- Data to examine
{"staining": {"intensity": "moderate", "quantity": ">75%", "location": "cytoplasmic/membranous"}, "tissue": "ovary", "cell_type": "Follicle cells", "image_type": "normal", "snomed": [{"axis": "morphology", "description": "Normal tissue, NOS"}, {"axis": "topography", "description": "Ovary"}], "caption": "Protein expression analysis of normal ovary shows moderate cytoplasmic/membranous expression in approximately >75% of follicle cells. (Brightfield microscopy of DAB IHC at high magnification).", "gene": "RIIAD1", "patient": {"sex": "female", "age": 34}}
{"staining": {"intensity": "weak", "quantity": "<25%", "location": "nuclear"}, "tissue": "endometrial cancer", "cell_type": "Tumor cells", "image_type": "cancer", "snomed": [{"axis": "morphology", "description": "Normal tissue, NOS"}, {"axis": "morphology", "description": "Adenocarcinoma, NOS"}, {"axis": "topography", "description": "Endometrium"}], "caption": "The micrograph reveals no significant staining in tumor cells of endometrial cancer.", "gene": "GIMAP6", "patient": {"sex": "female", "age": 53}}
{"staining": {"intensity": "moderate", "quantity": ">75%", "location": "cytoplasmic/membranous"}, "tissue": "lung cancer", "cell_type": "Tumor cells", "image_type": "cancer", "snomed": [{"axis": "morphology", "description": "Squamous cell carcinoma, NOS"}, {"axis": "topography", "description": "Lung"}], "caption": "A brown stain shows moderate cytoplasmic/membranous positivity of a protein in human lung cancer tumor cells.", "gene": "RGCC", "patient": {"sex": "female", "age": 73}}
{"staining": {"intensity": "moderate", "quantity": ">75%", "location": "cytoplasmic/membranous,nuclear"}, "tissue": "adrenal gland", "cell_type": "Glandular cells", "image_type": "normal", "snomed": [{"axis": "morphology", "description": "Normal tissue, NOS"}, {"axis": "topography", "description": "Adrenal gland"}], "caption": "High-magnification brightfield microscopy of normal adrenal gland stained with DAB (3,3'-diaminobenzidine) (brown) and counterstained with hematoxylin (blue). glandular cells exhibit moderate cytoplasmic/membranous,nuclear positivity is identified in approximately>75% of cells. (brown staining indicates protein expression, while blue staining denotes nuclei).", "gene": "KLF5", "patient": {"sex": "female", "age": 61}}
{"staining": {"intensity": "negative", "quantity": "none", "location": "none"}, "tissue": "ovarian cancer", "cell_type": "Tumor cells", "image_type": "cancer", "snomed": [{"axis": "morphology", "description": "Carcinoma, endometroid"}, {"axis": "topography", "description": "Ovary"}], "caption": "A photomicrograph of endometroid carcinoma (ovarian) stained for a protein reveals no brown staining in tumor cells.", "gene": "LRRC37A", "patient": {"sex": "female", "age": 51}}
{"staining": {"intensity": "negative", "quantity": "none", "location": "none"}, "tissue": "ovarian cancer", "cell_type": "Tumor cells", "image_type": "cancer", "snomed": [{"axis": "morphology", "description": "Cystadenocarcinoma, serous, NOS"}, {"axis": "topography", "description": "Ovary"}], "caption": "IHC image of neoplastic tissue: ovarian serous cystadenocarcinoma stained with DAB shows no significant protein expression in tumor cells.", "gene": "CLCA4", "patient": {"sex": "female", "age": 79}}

- Action item
Take the line holding "photomicrograph of endometroid" and all lines after it through the end of the data, and set them down exactly.

- Task output
{"staining": {"intensity": "negative", "quantity": "none", "location": "none"}, "tissue": "ovarian cancer", "cell_type": "Tumor cells", "image_type": "cancer", "snomed": [{"axis": "morphology", "description": "Carcinoma, endometroid"}, {"axis": "topography", "description": "Ovary"}], "caption": "A photomicrograph of endometroid carcinoma (ovarian) stained for a protein reveals no brown staining in tumor cells.", "gene": "LRRC37A", "patient": {"sex": "female", "age": 51}}
{"staining": {"intensity": "negative", "quantity": "none", "location": "none"}, "tissue": "ovarian cancer", "cell_type": "Tumor cells", "image_type": "cancer", "snomed": [{"axis": "morphology", "description": "Cystadenocarcinoma, serous, NOS"}, {"axis": "topography", "description": "Ovary"}], "caption": "IHC image of neoplastic tissue: ovarian serous cystadenocarcinoma stained with DAB shows no significant protein expression in tumor cells.", "gene": "CLCA4", "patient": {"sex": "female", "age": 79}}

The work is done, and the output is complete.